« Nous n’avons aucun ordre de grandeur, concède Cédric O, le secrétaire d’Etat chargé de la Transition numérique et des Communications électroniques. On parle souvent de milliards. Comme nous avons trop peu de PME et de TPE qui portent plainte lorsqu’elles sont attaquées, nous avons du mal à chiffrer. Trop d’entreprises se contentent de payer alors que nous avons aujourd’hui d’importants moyens de cyber-gendarmerie. »
Pour justifier l’investissement dans la sécurité, il faudrait pourtant avoir une idée du coût de l’insécurité. Les acteurs du secteur donnent des exemples tout en restant discrets sur l’identité des victimes. En haut du spectre, Cédric O cite l’un des cas les plus impressionnants et les plus médiatisés : celui du leader mondial du transport maritime Maersk, presque coulé à l’été 2017 par un virus d’origine russe, avec une perte d’au moins 270 millions d’euros. Le géant danois a dû réinstaller totalement 45 000 ordinateurs, 4 000 serveurs et 2 500 applications logicielles.
Les plus petites entreprises, dans des domaines moins exposés aux affres de la géopolitique, se disent souvent qu’elles sont à l’abri. Alors que tout le monde peut aujourd’hui être pris pour cible.

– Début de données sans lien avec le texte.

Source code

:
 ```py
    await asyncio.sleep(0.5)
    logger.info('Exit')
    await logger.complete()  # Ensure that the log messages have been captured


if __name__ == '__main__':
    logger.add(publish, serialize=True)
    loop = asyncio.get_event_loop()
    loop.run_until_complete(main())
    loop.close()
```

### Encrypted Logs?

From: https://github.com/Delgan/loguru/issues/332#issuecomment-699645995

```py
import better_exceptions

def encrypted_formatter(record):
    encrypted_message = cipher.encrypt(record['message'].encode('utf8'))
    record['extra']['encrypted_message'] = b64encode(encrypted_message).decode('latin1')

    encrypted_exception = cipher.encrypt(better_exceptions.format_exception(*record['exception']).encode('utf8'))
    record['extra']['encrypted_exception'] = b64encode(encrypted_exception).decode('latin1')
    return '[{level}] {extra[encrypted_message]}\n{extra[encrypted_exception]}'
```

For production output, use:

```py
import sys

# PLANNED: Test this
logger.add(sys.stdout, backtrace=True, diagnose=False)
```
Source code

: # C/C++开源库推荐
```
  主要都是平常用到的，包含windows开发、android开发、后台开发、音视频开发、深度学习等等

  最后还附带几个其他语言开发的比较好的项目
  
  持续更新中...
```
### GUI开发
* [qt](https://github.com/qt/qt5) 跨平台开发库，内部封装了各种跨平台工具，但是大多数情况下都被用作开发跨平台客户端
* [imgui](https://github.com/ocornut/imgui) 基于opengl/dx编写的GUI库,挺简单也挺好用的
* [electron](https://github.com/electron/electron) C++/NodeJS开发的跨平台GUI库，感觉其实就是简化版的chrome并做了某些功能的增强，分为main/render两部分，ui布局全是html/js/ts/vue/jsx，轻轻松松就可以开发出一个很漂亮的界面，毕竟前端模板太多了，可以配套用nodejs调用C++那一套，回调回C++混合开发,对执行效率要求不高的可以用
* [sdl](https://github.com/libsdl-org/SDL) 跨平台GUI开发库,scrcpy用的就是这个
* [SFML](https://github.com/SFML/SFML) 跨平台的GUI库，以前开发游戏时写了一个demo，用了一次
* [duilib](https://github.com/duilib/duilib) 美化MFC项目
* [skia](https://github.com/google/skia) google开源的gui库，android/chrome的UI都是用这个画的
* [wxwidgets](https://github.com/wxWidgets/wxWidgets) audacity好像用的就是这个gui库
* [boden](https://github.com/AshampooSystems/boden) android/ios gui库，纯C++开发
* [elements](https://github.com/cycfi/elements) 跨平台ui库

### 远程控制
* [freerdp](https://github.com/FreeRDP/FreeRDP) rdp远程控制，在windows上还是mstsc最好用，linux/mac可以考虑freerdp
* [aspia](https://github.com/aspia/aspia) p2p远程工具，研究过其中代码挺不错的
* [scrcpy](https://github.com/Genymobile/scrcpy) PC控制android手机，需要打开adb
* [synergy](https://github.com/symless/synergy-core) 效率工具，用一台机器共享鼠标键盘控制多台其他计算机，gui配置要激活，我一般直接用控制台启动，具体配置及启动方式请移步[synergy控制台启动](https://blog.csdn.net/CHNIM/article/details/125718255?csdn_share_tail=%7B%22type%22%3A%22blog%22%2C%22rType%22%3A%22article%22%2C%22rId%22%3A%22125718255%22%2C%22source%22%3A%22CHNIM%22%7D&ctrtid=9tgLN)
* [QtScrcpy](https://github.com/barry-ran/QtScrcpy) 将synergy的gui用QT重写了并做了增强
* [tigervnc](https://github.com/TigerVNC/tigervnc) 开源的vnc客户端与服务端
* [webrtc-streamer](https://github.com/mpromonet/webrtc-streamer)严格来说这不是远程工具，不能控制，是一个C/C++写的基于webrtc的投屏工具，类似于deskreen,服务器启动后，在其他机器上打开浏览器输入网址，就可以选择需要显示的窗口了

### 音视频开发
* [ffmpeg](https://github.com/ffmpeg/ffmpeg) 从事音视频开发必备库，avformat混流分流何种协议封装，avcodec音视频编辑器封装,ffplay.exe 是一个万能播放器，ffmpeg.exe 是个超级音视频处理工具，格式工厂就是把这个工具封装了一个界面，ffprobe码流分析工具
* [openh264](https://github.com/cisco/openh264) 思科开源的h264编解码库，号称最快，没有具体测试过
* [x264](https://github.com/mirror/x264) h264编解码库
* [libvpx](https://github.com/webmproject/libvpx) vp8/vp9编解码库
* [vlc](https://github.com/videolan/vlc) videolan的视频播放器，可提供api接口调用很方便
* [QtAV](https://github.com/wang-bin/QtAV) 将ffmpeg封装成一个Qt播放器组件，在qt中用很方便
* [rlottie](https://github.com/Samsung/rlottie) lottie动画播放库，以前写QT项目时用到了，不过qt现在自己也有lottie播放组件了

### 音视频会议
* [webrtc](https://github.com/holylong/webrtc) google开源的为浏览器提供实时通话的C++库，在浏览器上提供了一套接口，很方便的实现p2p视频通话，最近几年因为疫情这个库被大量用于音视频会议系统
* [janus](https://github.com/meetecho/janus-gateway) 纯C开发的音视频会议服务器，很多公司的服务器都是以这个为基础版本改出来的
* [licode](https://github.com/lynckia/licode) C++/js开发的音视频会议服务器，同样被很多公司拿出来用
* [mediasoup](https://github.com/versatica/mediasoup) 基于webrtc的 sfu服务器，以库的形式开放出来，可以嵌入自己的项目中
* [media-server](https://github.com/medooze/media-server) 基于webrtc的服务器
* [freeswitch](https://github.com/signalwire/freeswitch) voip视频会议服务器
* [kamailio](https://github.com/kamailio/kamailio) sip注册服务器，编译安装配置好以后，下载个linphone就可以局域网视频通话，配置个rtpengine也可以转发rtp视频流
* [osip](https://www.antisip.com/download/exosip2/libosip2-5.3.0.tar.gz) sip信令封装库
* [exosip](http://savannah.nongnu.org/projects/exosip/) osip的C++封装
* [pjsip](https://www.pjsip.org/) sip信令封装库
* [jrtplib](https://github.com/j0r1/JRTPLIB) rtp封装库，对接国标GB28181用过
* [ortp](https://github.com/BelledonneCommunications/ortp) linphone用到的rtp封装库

Le juste niveau de sécurité
Aujourd’hui, tous les spécialistes estiment que la cybersécurité est l’affaire de tous : gouvernement, populations… et entreprises. Mais quel niveau de sécurité consentir sachant que les mêmes experts confirment qu’il est impossible d’être complètement protégé ?
« La première chose à faire, c’est de cartographier pour avoir une visibilité de ses actifs, conseille Edem Nyawouame, ingénieur commercial chez Claroty, éditeur de logiciels de protection. Cette visibilité est importante pour savoir ce que l’on peut mettre en place plus tard. » « Ce que l’on ne voit pas, on ne peut pas le sécuriser, confirme Badr Laasri, son concurrent de chez Tenable. L’inventaire est l’étape la plus importante pour débuter : d’autant plus qu’une même machine a souvent plusieurs cartes mères. »
« Une PME d’une dizaine de personnes, ce n’est évidemment pas sa priorité, concède Jérôme Notin, le directeur général de la plateforme cybermalveillance.gouv.fr. Mais à partir d’une certaine taille, avoir un directeur de systèmes d’information est un minimum. Il ne faut pas voir cela comme un coût mais comme un avantage concurrentiel : aujourd’hui, celui qui se démarque sur le marché, c’est celui qui sait rassurer son client. » Même pour une toute petite société, il est recommandé de désigner un référent cyber qui doit veiller aux premières mesures d’hygiène numérique.
Coût d’image
Une entreprise touchée craint souvent que sa fragilité ne lui coûte des contrats. Les pirates utilisent le chantage à l’image : ils volent des données puis menacent de les divulguer aux clients pour ruiner l’activité de la victime. Ce sentiment de honte et de fragilité contribue à dissuader les cibles de cybermalveillance de se tourner vers la justice. De mauvais réflexes que certains secteurs tentent de déconstruire, dont l’aéronautique qui est souvent cité comme exemple à suivre en la matière.